When John Buchan was appointed Governor General of Canada in 1935, the country was deep in depression, the western provinces a dustbowl and a quarter of a million people on public relief, while the prospect of war in Europe threatened great stresses in a newly independent country and its relations with Britain. Many or even most Canadians wanted one of their own and a commoner. They were given a Scot and a Lord Tweedsmuir.
In his four and a half years as Governor-General, Buchan/Tweedsmuir had to take care. Canadians, from Prime Minister Mackenzie King downwards, were alert to any sign the self-governing cominion was being put back ‘into any colonial status’. King, a fellow Scot who dreamed of sitting with Buchan at Rideau Hall in Ottawa and arranging the affairs of church and state, found his hero was ‘a Tory [with] a sort of royalty complex’ (King liked to be known as ‘Rex’ and was not immune to the second of those failings.)

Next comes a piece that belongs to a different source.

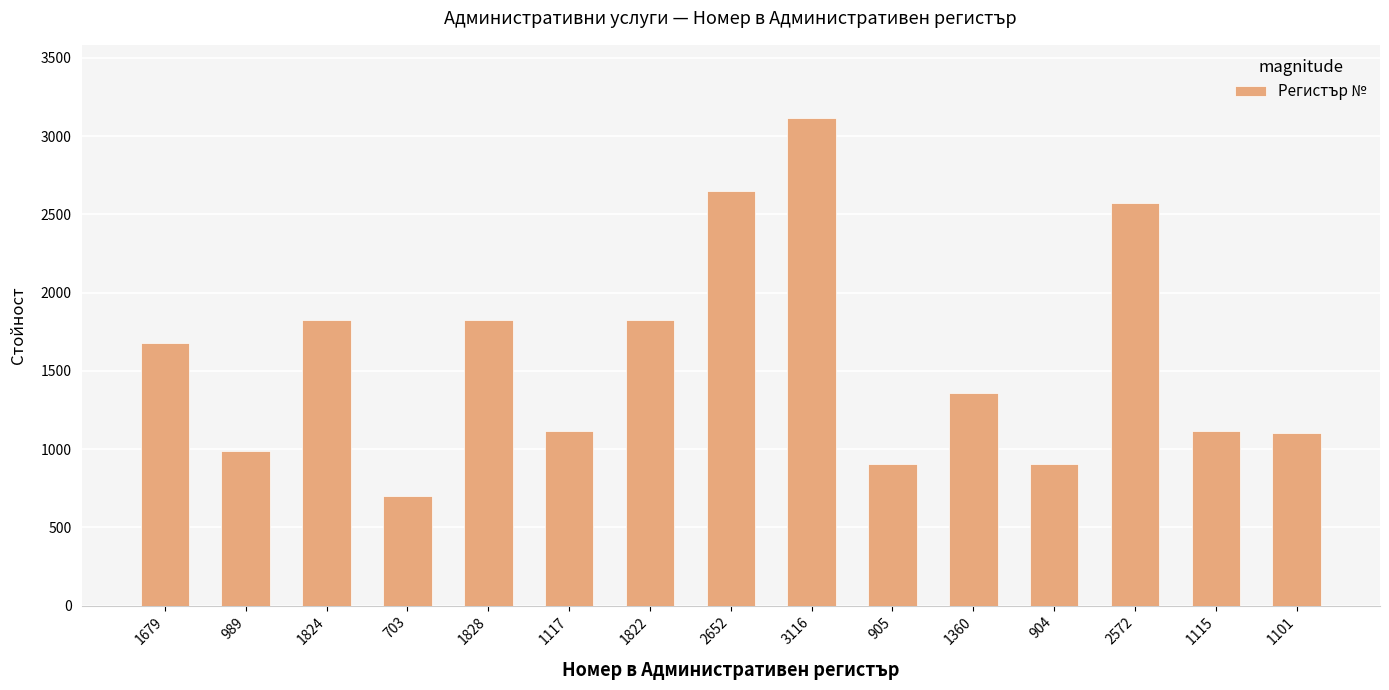

Are the bars grouped side by side (vs. stacked)?

No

Buchan’s friend, US President Franklin D. Roosevelt in Washington, beset by a clamour for neutrality in old-world quarrels, could not openly consort with such a notorious imperialist. From across the water, Buckingham Palace disliked Buchan’s journalism; and as the King’s representative acting as ‘a publicity agent for boosting a particular dominion’, Buchan also had to discipline his romanticism. This was best seen in his plan to establish a secret society of 11 men from the pinnacles of Wall Street, journalism, business and politics to further British interests in the US or to slip down, incognito, to Hyde Park to plot with FDR. Above all, Buchan had to fight his own mortality.